Exercise input:

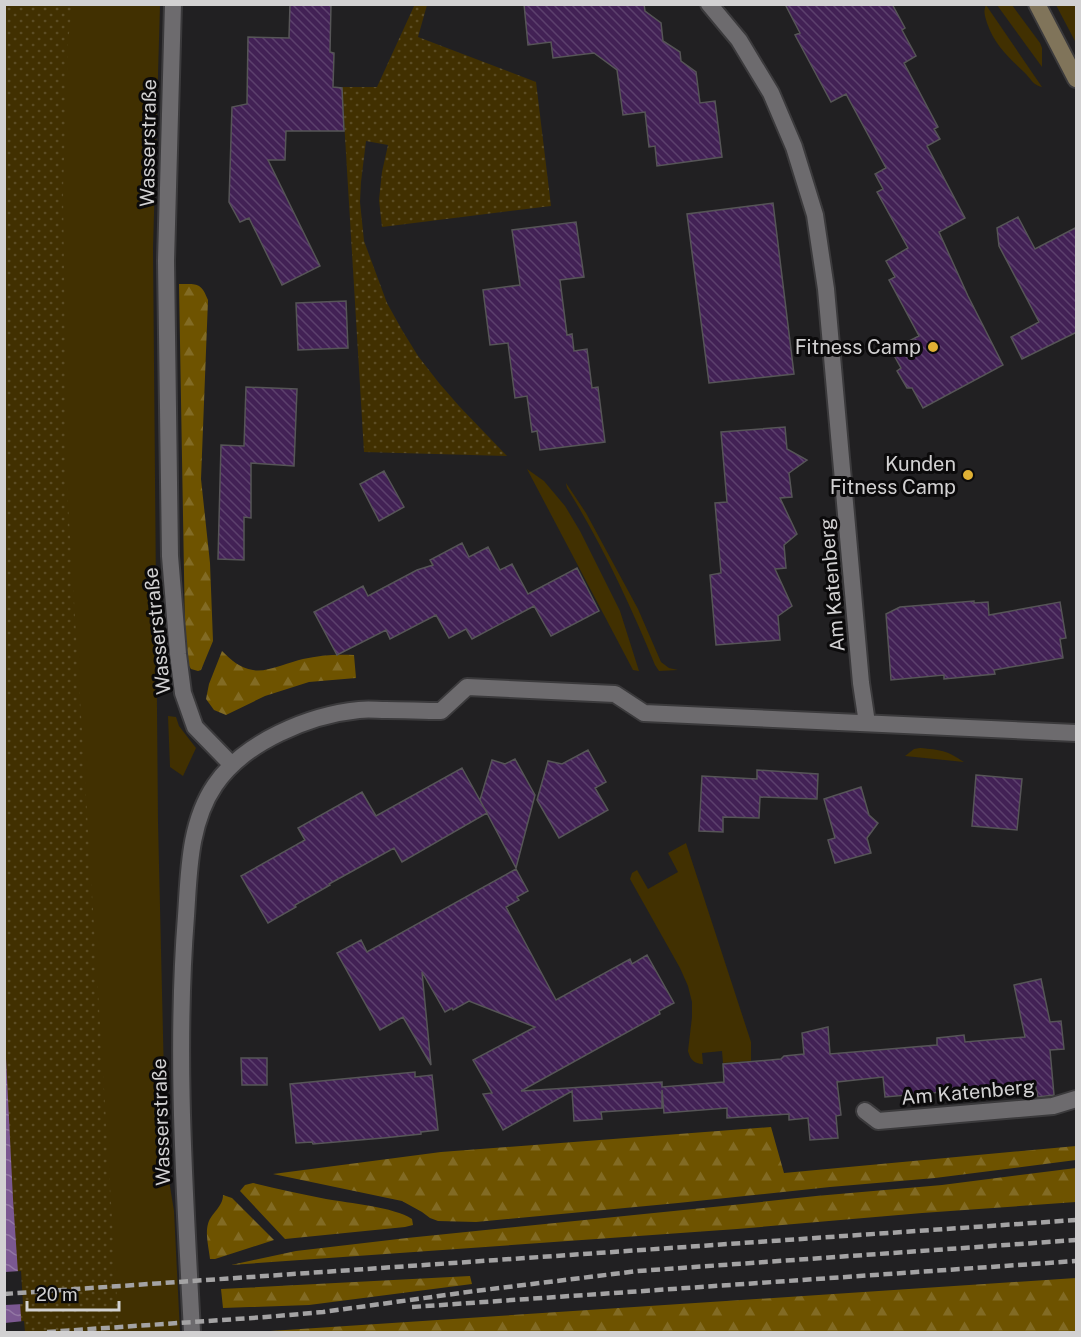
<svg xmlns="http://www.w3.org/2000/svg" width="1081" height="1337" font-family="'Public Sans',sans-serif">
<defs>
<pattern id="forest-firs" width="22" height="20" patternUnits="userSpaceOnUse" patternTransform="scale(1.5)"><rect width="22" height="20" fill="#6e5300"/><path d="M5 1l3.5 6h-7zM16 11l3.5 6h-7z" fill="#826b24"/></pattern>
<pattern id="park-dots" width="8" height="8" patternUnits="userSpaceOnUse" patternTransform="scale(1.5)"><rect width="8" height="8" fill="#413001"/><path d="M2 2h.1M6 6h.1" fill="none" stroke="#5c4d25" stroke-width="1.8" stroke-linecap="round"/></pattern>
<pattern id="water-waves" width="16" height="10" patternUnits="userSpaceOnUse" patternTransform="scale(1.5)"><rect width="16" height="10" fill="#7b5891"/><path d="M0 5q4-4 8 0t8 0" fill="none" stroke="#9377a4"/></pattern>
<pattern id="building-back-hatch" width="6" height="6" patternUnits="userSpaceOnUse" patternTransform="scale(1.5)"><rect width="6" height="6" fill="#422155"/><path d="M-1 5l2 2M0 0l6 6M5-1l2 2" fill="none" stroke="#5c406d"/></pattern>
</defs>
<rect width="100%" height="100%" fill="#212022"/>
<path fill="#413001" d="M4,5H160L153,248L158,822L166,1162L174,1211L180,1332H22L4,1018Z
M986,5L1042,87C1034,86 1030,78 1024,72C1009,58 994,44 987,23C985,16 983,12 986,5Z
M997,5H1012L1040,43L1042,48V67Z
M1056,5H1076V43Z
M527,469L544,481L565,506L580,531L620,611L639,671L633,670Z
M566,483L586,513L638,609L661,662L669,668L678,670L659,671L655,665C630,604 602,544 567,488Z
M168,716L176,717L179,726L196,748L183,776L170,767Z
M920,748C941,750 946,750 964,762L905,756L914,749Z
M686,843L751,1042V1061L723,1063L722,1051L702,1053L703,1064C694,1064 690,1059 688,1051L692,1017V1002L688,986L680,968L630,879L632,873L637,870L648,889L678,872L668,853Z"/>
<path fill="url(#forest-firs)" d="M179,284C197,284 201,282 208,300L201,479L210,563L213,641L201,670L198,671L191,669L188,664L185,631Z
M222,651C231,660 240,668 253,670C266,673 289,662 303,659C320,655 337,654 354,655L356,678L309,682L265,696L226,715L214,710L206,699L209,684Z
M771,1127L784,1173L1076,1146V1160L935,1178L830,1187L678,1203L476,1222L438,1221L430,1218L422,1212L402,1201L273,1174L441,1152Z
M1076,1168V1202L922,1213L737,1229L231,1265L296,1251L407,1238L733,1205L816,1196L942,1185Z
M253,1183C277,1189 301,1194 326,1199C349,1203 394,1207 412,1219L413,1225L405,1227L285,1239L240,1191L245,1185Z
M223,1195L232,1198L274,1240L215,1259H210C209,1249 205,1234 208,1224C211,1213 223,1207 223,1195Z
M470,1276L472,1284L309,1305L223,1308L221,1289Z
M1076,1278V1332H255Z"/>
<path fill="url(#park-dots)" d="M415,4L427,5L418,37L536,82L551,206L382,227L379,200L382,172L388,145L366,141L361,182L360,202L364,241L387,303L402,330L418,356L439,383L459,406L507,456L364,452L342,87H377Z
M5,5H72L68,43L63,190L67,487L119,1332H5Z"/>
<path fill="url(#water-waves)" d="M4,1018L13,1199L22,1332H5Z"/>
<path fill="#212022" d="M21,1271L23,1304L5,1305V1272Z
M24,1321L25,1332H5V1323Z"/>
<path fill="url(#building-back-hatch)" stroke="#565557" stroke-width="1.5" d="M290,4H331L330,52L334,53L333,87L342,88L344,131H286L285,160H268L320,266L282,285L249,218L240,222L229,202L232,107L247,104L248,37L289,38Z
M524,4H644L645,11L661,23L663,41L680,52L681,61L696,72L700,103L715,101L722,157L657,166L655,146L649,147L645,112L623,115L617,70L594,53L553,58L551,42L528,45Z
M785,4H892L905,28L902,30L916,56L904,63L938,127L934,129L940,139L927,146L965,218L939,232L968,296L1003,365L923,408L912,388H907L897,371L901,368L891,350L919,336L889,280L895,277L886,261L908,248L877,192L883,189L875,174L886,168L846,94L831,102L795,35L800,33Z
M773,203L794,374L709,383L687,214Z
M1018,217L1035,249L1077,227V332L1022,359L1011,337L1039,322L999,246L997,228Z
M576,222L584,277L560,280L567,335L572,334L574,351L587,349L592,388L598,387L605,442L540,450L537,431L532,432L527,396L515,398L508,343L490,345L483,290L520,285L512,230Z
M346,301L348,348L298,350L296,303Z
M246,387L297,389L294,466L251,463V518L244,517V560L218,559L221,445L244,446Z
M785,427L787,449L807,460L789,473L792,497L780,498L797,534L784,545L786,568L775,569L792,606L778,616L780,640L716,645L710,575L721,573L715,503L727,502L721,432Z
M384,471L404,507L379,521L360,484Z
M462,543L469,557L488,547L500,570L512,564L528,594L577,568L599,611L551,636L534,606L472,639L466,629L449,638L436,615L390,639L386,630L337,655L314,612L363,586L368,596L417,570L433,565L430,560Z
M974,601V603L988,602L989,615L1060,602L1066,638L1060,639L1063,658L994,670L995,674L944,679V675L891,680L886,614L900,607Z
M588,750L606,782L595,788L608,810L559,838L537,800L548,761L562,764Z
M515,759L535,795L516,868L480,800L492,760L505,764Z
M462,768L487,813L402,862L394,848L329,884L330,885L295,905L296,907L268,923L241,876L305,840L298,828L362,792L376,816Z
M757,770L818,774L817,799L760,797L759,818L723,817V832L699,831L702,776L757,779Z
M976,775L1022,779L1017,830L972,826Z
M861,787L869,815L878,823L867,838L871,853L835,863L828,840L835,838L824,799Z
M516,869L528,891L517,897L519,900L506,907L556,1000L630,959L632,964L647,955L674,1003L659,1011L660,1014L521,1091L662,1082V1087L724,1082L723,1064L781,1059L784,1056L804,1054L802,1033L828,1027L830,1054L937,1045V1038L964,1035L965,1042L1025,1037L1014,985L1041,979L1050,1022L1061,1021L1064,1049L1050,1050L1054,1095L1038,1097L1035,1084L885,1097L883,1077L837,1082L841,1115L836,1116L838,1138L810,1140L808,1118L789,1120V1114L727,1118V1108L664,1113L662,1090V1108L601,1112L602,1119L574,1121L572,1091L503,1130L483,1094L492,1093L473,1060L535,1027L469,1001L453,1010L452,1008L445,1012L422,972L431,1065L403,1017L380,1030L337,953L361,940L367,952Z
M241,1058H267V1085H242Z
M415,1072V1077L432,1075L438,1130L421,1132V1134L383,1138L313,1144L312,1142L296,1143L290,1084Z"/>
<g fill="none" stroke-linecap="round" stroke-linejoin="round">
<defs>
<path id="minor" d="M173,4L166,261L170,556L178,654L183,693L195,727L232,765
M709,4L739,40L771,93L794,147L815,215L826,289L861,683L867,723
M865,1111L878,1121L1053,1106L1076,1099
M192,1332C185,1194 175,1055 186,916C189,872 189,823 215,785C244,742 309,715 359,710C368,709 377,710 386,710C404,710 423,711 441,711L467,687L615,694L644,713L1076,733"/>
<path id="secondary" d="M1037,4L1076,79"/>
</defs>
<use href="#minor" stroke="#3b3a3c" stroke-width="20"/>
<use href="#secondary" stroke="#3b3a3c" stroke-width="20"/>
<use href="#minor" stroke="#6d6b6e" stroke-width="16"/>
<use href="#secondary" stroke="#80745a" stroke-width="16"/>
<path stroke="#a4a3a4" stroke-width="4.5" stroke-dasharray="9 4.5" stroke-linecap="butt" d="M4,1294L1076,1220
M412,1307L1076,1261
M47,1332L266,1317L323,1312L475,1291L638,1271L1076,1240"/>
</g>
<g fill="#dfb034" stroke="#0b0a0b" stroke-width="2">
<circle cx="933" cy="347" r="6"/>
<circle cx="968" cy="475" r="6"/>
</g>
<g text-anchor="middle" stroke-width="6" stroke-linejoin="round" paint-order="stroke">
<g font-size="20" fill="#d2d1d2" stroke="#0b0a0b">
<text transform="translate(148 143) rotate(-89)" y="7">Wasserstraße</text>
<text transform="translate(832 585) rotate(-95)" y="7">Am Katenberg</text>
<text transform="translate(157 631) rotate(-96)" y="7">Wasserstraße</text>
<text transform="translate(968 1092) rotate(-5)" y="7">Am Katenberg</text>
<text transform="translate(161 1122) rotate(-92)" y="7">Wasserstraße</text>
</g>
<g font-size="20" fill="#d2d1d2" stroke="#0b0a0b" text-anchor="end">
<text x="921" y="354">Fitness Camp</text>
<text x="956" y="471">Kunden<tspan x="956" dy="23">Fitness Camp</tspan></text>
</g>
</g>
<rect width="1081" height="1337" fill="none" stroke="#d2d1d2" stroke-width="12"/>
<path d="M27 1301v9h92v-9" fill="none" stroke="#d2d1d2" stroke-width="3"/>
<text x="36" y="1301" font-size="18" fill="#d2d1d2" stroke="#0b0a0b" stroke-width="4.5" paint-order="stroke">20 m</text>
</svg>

Exercise goal: Among the entries above, the lines between the ones containing "M515,759L535,795L516,868L480,800L492,760L505,764Z" and "M709,4L739,40L771,93L794,147L815,215L826,289L861,683L867,723", inclusive, are to be transcribed exactly. No other line is to be given.

Answer below:
M515,759L535,795L516,868L480,800L492,760L505,764Z
M462,768L487,813L402,862L394,848L329,884L330,885L295,905L296,907L268,923L241,876L305,840L298,828L362,792L376,816Z
M757,770L818,774L817,799L760,797L759,818L723,817V832L699,831L702,776L757,779Z
M976,775L1022,779L1017,830L972,826Z
M861,787L869,815L878,823L867,838L871,853L835,863L828,840L835,838L824,799Z
M516,869L528,891L517,897L519,900L506,907L556,1000L630,959L632,964L647,955L674,1003L659,1011L660,1014L521,1091L662,1082V1087L724,1082L723,1064L781,1059L784,1056L804,1054L802,1033L828,1027L830,1054L937,1045V1038L964,1035L965,1042L1025,1037L1014,985L1041,979L1050,1022L1061,1021L1064,1049L1050,1050L1054,1095L1038,1097L1035,1084L885,1097L883,1077L837,1082L841,1115L836,1116L838,1138L810,1140L808,1118L789,1120V1114L727,1118V1108L664,1113L662,1090V1108L601,1112L602,1119L574,1121L572,1091L503,1130L483,1094L492,1093L473,1060L535,1027L469,1001L453,1010L452,1008L445,1012L422,972L431,1065L403,1017L380,1030L337,953L361,940L367,952Z
M241,1058H267V1085H242Z
M415,1072V1077L432,1075L438,1130L421,1132V1134L383,1138L313,1144L312,1142L296,1143L290,1084Z"/>
<g fill="none" stroke-linecap="round" stroke-linejoin="round">
<defs>
<path id="minor" d="M173,4L166,261L170,556L178,654L183,693L195,727L232,765
M709,4L739,40L771,93L794,147L815,215L826,289L861,683L867,723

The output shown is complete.